The above section suggests that the effects of URTIs on performance and mood should be examined in a fatigue framework. One more piece of evidence would strengthen this view, and this requires data on the effects of URTIs in those with high and low chronic fatigue.
Acute fatigue in those with chronic fatigue
Research demonstrates that those with chronic fatigue are more sensitive to acute fatigue75. In that study, chronic fatigue was defined by the person having been diagnosed with chronic fatigue syndrome. Acute fatigue was assessed by examining changes with time on task. The new analyses presented in the next section used a sample of university students and sub-divided them into high and low fatigue groups based on PFRS fatigue scores collected at baseline and reflecting the month before that time point. High acute fatigue was defined by having a cold (low acute fatigue was being healthy). The outcome measures were subjective alertness and simple reaction time. Details of the methodology are given in Smith57 and can be summarised as follows.

Dataset items:
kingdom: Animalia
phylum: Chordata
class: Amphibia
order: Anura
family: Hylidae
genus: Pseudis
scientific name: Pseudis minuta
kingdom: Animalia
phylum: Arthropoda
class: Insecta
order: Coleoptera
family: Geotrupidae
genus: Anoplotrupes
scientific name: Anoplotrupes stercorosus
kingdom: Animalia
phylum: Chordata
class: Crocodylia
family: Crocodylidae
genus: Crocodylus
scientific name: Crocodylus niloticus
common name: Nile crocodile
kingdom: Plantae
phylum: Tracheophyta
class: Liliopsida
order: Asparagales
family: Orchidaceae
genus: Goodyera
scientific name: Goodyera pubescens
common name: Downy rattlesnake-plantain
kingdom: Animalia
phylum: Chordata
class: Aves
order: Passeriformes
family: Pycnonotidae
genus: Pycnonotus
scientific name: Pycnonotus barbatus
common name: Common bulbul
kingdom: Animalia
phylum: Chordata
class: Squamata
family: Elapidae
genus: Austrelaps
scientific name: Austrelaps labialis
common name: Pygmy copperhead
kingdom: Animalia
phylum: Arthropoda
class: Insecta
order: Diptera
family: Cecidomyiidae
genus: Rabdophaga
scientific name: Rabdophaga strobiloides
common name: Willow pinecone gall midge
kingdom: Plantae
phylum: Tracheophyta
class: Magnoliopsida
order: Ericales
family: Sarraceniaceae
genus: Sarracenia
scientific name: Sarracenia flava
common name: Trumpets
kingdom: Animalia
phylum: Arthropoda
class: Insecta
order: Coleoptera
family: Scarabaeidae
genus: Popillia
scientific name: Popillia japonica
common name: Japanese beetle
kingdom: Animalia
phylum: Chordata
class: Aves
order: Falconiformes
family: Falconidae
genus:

EXERCISE OBJECTIVE: Print the section of the passage on URTIs and fatigue starting at "The above section" and ending at "low chronic fatigue.", word for word. None of the data is required for the work here.

SOLUTION BELOW:
The above section suggests that the effects of URTIs on performance and mood should be examined in a fatigue framework. One more piece of evidence would strengthen this view, and this requires data on the effects of URTIs in those with high and low chronic fatigue.